It may be anecdotal evidence most may balk at, but there is a gender, age connection to ideal in-surgery patient behaviour.
THERE is more than a 90 per cent chance that this will get better without surgery,” I told Nilesh, a 46-year-old gym instructor who had come to me with severe neck and left arm pain. He wore a tight black tee that delineated the curves of his torso. I’ve always wondered why people who pump iron go everywhere dressed as though they are still at the gym.
The pain had started a few days before he came to see me when he had lifted weights that were heavier than usual. It was now at a point where he could not lift his arm up, an act that unleashed an intense, undesirable pain.
The MRI showed a large disc that had herniated out between the fourth and fifth cervical vertebra, compressing the nerve that supplied the muscles responsible for raising the right shoulder above the head as well as flexing the elbow, and hence the pain. “What you are experiencing is a combination of compression and inflammation. We will try a solution involving physiotherapy and medication, which works most often, but if it doesn’t get better, we might have to consider surgery to relive the compression from the nerve as a last resort. It’s called an anterior cervical discectomy.” I decreed.

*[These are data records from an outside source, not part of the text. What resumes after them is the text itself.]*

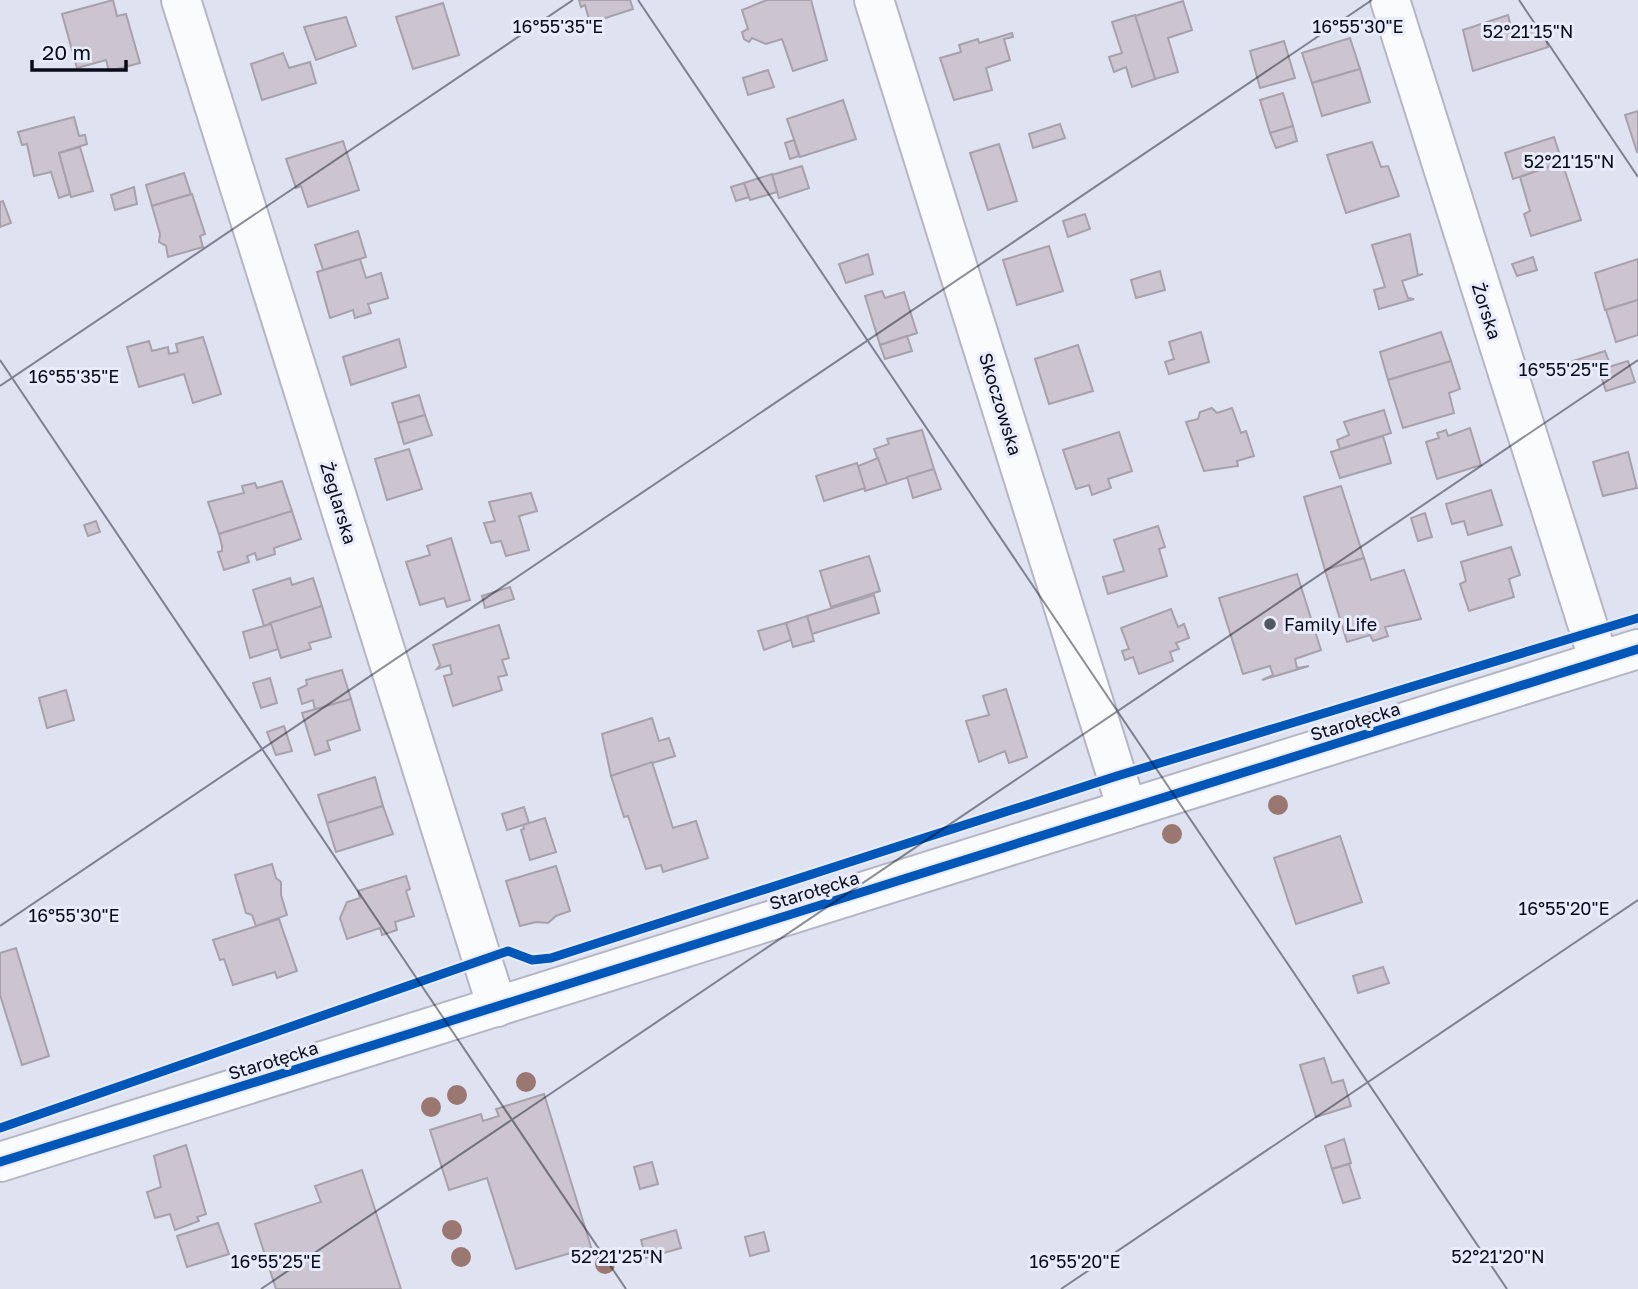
<svg xmlns="http://www.w3.org/2000/svg" width="1638" height="1289" viewBox="0 0 1638 1289" font-family="'Golos Text',sans-serif">
  <rect width="100%" height="100%" fill="#dfe2f0"/>
  <g fill="#ccc5d1" stroke="#a7a1ac" stroke-width="2">
    <polygon points="113,0 117,16 126,14 140,63 109,71 106,60 77,68 62,14"/>
    <polygon points="579,0 630,0 633,9 590,23 585,5 581,7"/>
    <polygon points="767,0 811,0 827,60 793,71 782,39 766,44 752,38 749,42 744,39 742,32 748,29 742,10"/>
    <polygon points="1183,1 1192,30 1168,38 1178,72 1155,79 1135,16"/>
    <polygon points="443,3 459,55 413,69 396,17"/>
    <polygon points="1135,15 1155,79 1132,87 1126,67 1114,72 1109,57 1122,53 1112,22"/>
    <polygon points="1508,15 1513,35 1542,26 1548,47 1473,71 1463,30"/>
    <polygon points="346,17 356,46 316,60 304,27"/>
    <polygon points="1012,33 1013,37 1004,39 1010,60 986,68 992,90 954,100 940,58 961,52 959,45 978,39 979,43"/>
    <polygon points="1350,38 1360,69 1312,83 1302,53"/>
    <polygon points="1284,41 1295,78 1260,88 1250,51"/>
    <polygon points="283,53 289,68 310,62 316,83 262,100 251,64"/>
    <polygon points="1360,69 1370,102 1322,116 1312,83"/>
    <polygon points="768,70 774,87 748,95 743,78"/>
    <polygon points="1283,93 1293,126 1270,133 1260,100"/>
    <polygon points="843,100 856,139 800,157 787,119"/>
    <polygon points="1638,111 1638,152 1637,152 1625,115"/>
    <polygon points="74,117 79,136 85,135 87,144 59,153 70,194 59,198 51,172 34,176 27,144 22,145 18,132"/>
    <polygon points="1060,124 1065,138 1033,148 1029,134"/>
    <polygon points="1293,126 1297,141 1276,148 1270,133"/>
    <polygon points="1554,137 1562,162 1513,179 1505,153"/>
    <polygon points="794,140 799,156 790,159 785,143"/>
    <polygon points="343,141 359,190 308,207 301,186 296,188 286,159"/>
    <polygon points="1372,142 1381,167 1388,166 1399,196 1346,213 1327,155"/>
    <polygon points="999,144 1017,201 988,210 970,153"/>
    <polygon points="80,147 93,191 71,197 59,153"/>
    <polygon points="1562,162 1581,220 1531,236 1524,214 1530,211 1520,177"/>
    <polygon points="802,166 809,188 779,198 772,175"/>
    <polygon points="184,173 191,194 152,206 146,185"/>
    <polygon points="772,174 777,192 750,200 744,183"/>
    <polygon points="744,183 749,197 736,201 731,187"/>
    <polygon points="134,187 137,204 115,210 111,195"/>
    <polygon points="192,194 205,234 200,236 203,247 168,257 166,246 159,242 160,234 152,206"/>
    <polygon points="3,201 11,223 0,227 0,202"/>
    <polygon points="1085,214 1090,229 1068,237 1063,221"/>
    <polygon points="358,231 366,257 323,270 315,245"/>
    <polygon points="1410,234 1418,275 1423,274 1402,281 1408,298 1414,299 1379,309 1374,290 1385,287 1372,245"/>
    <polygon points="1049,246 1063,291 1017,305 1003,260"/>
    <polygon points="868,254 873,274 846,283 839,264"/>
    <polygon points="1533,257 1537,270 1517,276 1512,264"/>
    <polygon points="360,259 366,278 381,273 388,298 368,304 371,313 355,318 353,310 330,318 317,272"/>
    <polygon points="1638,259 1638,300 1605,310 1595,273"/>
    <polygon points="1160,271 1165,290 1136,298 1131,280"/>
    <polygon points="882,291 885,298 904,292 917,333 880,345 865,296"/>
    <polygon points="1638,300 1638,335 1616,342 1606,310"/>
    <polygon points="1201,332 1209,362 1169,374 1165,362 1174,359 1169,342"/>
    <polygon points="1441,332 1451,361 1388,380 1380,352"/>
    <polygon points="907,336 912,351 885,359 880,345"/>
    <polygon points="203,337 221,394 193,403 184,374 139,387 127,347 149,341 152,351 168,347 169,354 178,352 176,344"/>
    <polygon points="399,339 406,367 351,385 343,357"/>
    <polygon points="1078,345 1093,391 1049,404 1035,359"/>
    <polygon points="1605,351 1610,364 1575,375 1570,362"/>
    <polygon points="1451,361 1460,389 1449,393 1454,413 1403,428 1388,380"/>
    <polygon points="1628,361 1635,382 1606,391 1599,370"/>
    <polygon points="419,395 425,415 398,423 392,403"/>
    <polygon points="1212,408 1217,413 1232,408 1241,433 1246,431 1254,456 1237,461 1238,466 1204,471 1186,422 1198,419 1200,412"/>
    <polygon points="1384,410 1391,433 1340,449 1337,440 1349,435 1344,422"/>
    <polygon points="425,415 432,435 404,444 398,423"/>
    <polygon points="1470,428 1481,465 1437,479 1426,442 1439,438 1437,433 1446,430 1448,436"/>
    <polygon points="922,430 934,469 887,484 874,449 889,444 887,439"/>
    <polygon points="1119,432 1132,471 1108,479 1111,488 1092,495 1089,485 1076,489 1063,450"/>
    <polygon points="1383,436 1391,463 1340,478 1331,452"/>
    <polygon points="409,449 422,489 387,500 375,459"/>
    <polygon points="1628,452 1637,488 1603,496 1593,462"/>
    <polygon points="878,458 887,484 865,491 858,466"/>
    <polygon points="857,463 865,488 824,501 816,476"/>
    <polygon points="934,469 941,489 913,498 907,477"/>
    <polygon points="282,481 292,511 219,534 208,502 244,493 242,486 255,483 257,488"/>
    <polygon points="1341,486 1364,558 1325,570 1304,497"/>
    <polygon points="1491,490 1502,525 1468,535 1464,521 1452,524 1446,504"/>
    <polygon points="531,493 537,511 519,516 529,550 506,556 501,541 491,543 484,523 495,521 489,502"/>
    <polygon points="292,511 301,539 274,548 275,554 257,560 255,553 247,556 249,562 224,570 218,552 222,551 222,546 219,534"/>
    <polygon points="1425,513 1432,537 1418,541 1411,518"/>
    <polygon points="96,521 100,532 88,536 84,525"/>
    <polygon points="1158,526 1165,547 1159,549 1167,576 1108,594 1103,577 1124,571 1114,540"/>
    <polygon points="451,538 470,600 447,607 444,598 420,605 406,562 430,555 427,546"/>
    <polygon points="1511,547 1520,575 1509,579 1514,597 1469,611 1460,584 1466,581 1461,562"/>
    <polygon points="869,556 880,591 831,607 820,571"/>
    <polygon points="1364,558 1371,580 1404,570 1421,619 1385,627 1388,636 1373,641 1370,635 1347,642 1325,570"/>
    <polygon points="1297,574 1321,650 1295,659 1297,668 1309,666 1262,680 1273,675 1270,666 1243,674 1219,598"/>
    <polygon points="290,578 292,585 313,578 322,606 264,626 253,590"/>
    <polygon points="510,587 514,599 485,608 482,596"/>
    <polygon points="874,595 879,613 812,634 807,616"/>
    <polygon points="322,606 331,637 309,643 311,649 281,658 270,623"/>
    <polygon points="1171,609 1178,627 1184,624 1189,638 1176,643 1179,649 1170,652 1173,661 1139,674 1133,657 1125,660 1122,651 1129,649 1121,628"/>
    <polygon points="807,616 814,641 793,647 786,623"/>
    <polygon points="786,623 791,640 764,650 758,631"/>
    <polygon points="271,624 278,649 250,658 243,632"/>
    <polygon points="499,625 509,658 502,660 507,675 498,677 502,690 453,706 444,676 452,674 450,665 437,669 440,665 433,645"/>
    <polygon points="342,670 351,699 315,710 313,700 302,704 298,689 307,685 306,680"/>
    <polygon points="270,678 277,703 261,708 253,683"/>
    <polygon points="1006,689 1027,757 1009,763 1005,751 979,762 966,721 989,715 983,696"/>
    <polygon points="66,690 74,720 47,728 39,698"/>
    <polygon points="351,699 360,730 327,741 330,750 315,755 302,713"/>
    <polygon points="652,718 659,741 669,738 675,756 611,776 602,734"/>
    <polygon points="284,726 292,751 276,755 267,732"/>
    <polygon points="652,762 673,828 696,821 708,858 663,872 661,865 646,869 628,816 624,817 611,776"/>
    <polygon points="375,777 383,806 327,823 318,795"/>
    <polygon points="383,806 393,834 336,852 327,823"/>
    <polygon points="524,807 529,823 507,830 502,814"/>
    <polygon points="545,818 556,852 530,860 521,830 524,829 523,825"/>
    <polygon points="1340,836 1362,902 1296,924 1274,858"/>
    <polygon points="272,864 276,878 281,882 281,895 287,915 256,926 252,915 246,913 235,875"/>
    <polygon points="556,866 570,911 556,916 548,923 536,922 520,926 506,881"/>
    <polygon points="406,876 410,889 406,891 414,916 395,922 397,930 382,935 380,928 347,939 340,918 347,902 360,898 358,891"/>
    <polygon points="279,919 297,971 277,978 275,972 233,985 224,959 220,960 213,940"/>
    <polygon points="16,948 49,1056 22,1065 0,995 0,953"/>
    <polygon points="1383,967 1389,983 1358,993 1353,976"/>
    <polygon points="1324,1058 1332,1083 1343,1080 1351,1106 1316,1117 1300,1065"/>
    <polygon points="544,1094 591,1247 516,1269 487,1178 449,1190 430,1130 481,1114 483,1121 499,1116 496,1109"/>
    <polygon points="1344,1139 1351,1163 1332,1169 1325,1146"/>
    <polygon points="186,1145 206,1214 197,1217 199,1221 175,1230 170,1214 155,1218 147,1192 161,1187 154,1156"/>
    <polygon points="652,1162 658,1184 640,1189 634,1167"/>
    <polygon points="1349,1164 1360,1198 1343,1203 1332,1169"/>
    <polygon points="362,1170 401,1289 276,1289 255,1224 321,1202 315,1186"/>
    <polygon points="218,1223 229,1254 187,1267 177,1236"/>
    <polygon points="676,1230 681,1248 646,1258 641,1240"/>
    <polygon points="764,1232 769,1251 750,1256 745,1237"/>
  </g>
  <g fill="none" stroke-linecap="round" stroke-linejoin="round">
    <g stroke="#b4b6c4" stroke-width="42">
      <g id="minor">
        <polyline points="181,0 497,1007"/>
        <polyline points="874,0 1127,809"/>
        <polyline points="1390,0 1599,661"/>
        <polyline points="0,1162 1638,649"/>
      </g>
    </g>
    <use href="#minor" stroke="#fafbfd" stroke-width="38"/>
    <g stroke="#e7ebfc" stroke-width="13">
      <g id="cycleway">
        <polyline points="0,1128 508,951 532,960 551,958 1117,776 1638,618"/>
        <polyline points="0,1162 1638,649"/>
      </g>
    </g>
    <use href="#cycleway" stroke="#0057b8" stroke-width="9"/>
  </g>
  <g fill="#9a7771">
    <circle cx="1278" cy="805" r="10"/>
    <circle cx="1172" cy="834" r="10"/>
    <circle cx="526" cy="1082" r="10"/>
    <circle cx="457" cy="1095" r="10"/>
    <circle cx="431" cy="1107" r="10"/>
    <circle cx="452" cy="1230" r="10"/>
    <circle cx="461" cy="1257" r="10"/>
    <circle cx="605" cy="1264" r="10"/>
  </g>
  <path fill="none" stroke="#090b19" stroke-width="2" stroke-opacity="0.45" d="M 638,0 L 1507,1289M 1519,0 L 1638,177M 0,360 L 626,1289M 0,386 L 573,0M 0,926 L 1372,0M 261,1289 L 1638,360M 1061,1289 L 1638,900"/>
  <circle fill="#545664" stroke="#e7ebfc" stroke-width="2.5" cx="1270" cy="624" r="7"/>
  <g text-anchor="middle" dominant-baseline="central" stroke-width="6" stroke-linejoin="round" paint-order="stroke">
    <g font-size="18" fill="#090b19" stroke="#e7ebfc">
      <text transform="translate(1487 311) rotate(72)">Żorska</text>
      <text transform="translate(1001 404) rotate(73)">Skoczowska</text>
      <text transform="translate(339 503) rotate(73)">Żeglarska</text>
      <text transform="translate(1355 721) rotate(-17)">Starołęcka</text>
      <text transform="translate(814 890) rotate(-17)">Starołęcka</text>
      <text transform="translate(273 1060) rotate(-17)">Starołęcka</text>
    </g>
    <g font-size="18" fill="#090b19" stroke="#e7ebfc" text-anchor="start">
      <text x="1284" y="624">Family Life</text>
    </g>
  </g>
  <g font-size="18" text-anchor="middle" fill="#090b19" stroke="#e7ebfc" stroke-width="6" stroke-linejoin="round" paint-order="stroke">
    <text x="558" y="33">16°55'35"E</text>
    <text x="1358" y="33">16°55'30"E</text>
    <text x="1528" y="38">52°21'15"N</text>
    <text x="1569" y="168">52°21'15"N</text>
    <text x="1564" y="376">16°55'25"E</text>
    <text x="74" y="383">16°55'35"E</text>
    <text x="1564" y="915">16°55'20"E</text>
    <text x="74" y="922">16°55'30"E</text>
    <text x="617" y="1263">52°21'25"N</text>
    <text x="1498" y="1263">52°21'20"N</text>
    <text x="276" y="1268">16°55'25"E</text>
    <text x="1075" y="1268">16°55'20"E</text>
  </g>
  <path d="M32 60v10h94v-10" fill="none" stroke="#090b19" stroke-width="3.5"/>
  <text x="42" y="60" font-size="21" fill="#090b19" stroke="#e7ebfc" stroke-width="5" paint-order="stroke">20 m</text>
</svg>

“Surgery?” he sighed, folding in fear at my seemingly egregious suggestion. In my anecdotal experience, the people who are most apprehensive of surgery are well-built middle-aged men. Sometimes, taking an injection in their oversized gluteus maximus muscles is a nightmare for some. Those who are least perturbed about going under the knife are usually women, often lean and above 50.
There must be an inverse relationship between external toughness and inner fortitude.
Nilesh tried all modalities of the treatment I had prescribed, but after a slight initial improvement, his condition remained unchanged. In fact, he started developing a numbness in his thumb and index finger, and felt little spiders constantly crawl over his arm. Even an injection that combined a steroid and local anaesthetic didn’t work.
After about a month of trying a retinue of options, we agreed on surgery. As I explained what surgery would entail, his Adam’s apple started to enlarge; most relentless gym goers have a prominent one. When I explained that we would have to cut through the front of his neck to reach the disc, his face blanched. “Now would be the ideal time to take him to the operating room,” his resolute wife said, wondering why he was delaying the inevitable.
After a week of being cajoled by his family, he finally lay in front of us ready for an incision-pinioned under anaesthesia with no where to escape. We transversely cut along one of the skin creases over the front of the neck so that when it healed, it would be camouflaged nicely. We buzzed some of the small bleeders on our way to dissect between layers of muscles. The anatomy of the human neck is wondrous: If one dissects the planes carefully curated by nature, each layer opens in front of you like poetry mysteriously guiding you to a hidden treasure – illuminatingly beautiful. However attractive a good-looking neck is from the outside, the inside is insurmountably even more gorgeous.
We retracted the food and windpipe to one side and the carotid artery to the other, making space by snipping away at small strands of connective tissue that kept things together. A surgeon needs an extremely diligent assistant to perform this retraction; the laryngeal nerve responsible for vocal cord functioning and voice production traverses in the region, and any undue stretch can result in a patient waking up hoarse, which is devastating.
Any change in a patient’s voice after this surgery silences a little something within the surgeon.
As I moved inward into the neck, I started feeling bone with my finger and cleared up the final bit of fascia (tissue) with a peanut—a local name given to a contrived instrument that has a small ball of tightly rolled gauze at its tip to help us rub along the bone and expose the concerned glistening disc space which looks like a tiny speed-breaker.
With an X-ray, we then confirmed that we were at the intended level of the spine. We cut into it by clearing off pulpous-looking gelatinous material until we reached the covering of the spinal cord. With a pair of forceps in my steady hands, I pulled out the fragment of disc that had migrated behind the bone and was tormenting the nerve. “This last move has relieved one month of agony,” I pointed to my assistant. I took a ball-tip instrument to probe for any other fragments, but we were all clear. We placed a small implant to maintain the disc height and stitched him back up. “Close the skin meticulously,” I instructed, “or else he’ll curse us for the rest of our lives!” Most often, after the pain disappears, the scar is the one thing that continues to bother some of them because they can see it every day in the mirror. Here, again, it’s the bulky men who have a problem; the women deal with it and move on (or have adequate armamentarium at home to conceal it).
Nilesh woke up with a significant reduction in the tingling and numbness in his hand. He could lift his arm high up above his head, completely pain free.
I showed him the tiny fragment of the insolent disc that had been creating havoc in his life, the 2-3 mm of extruded gelatin that had devastated his day-to-day life. “So, size doesn’t matter after all,” he pondered profoundly in a clear voice—something we all end up realising at some point in our lives.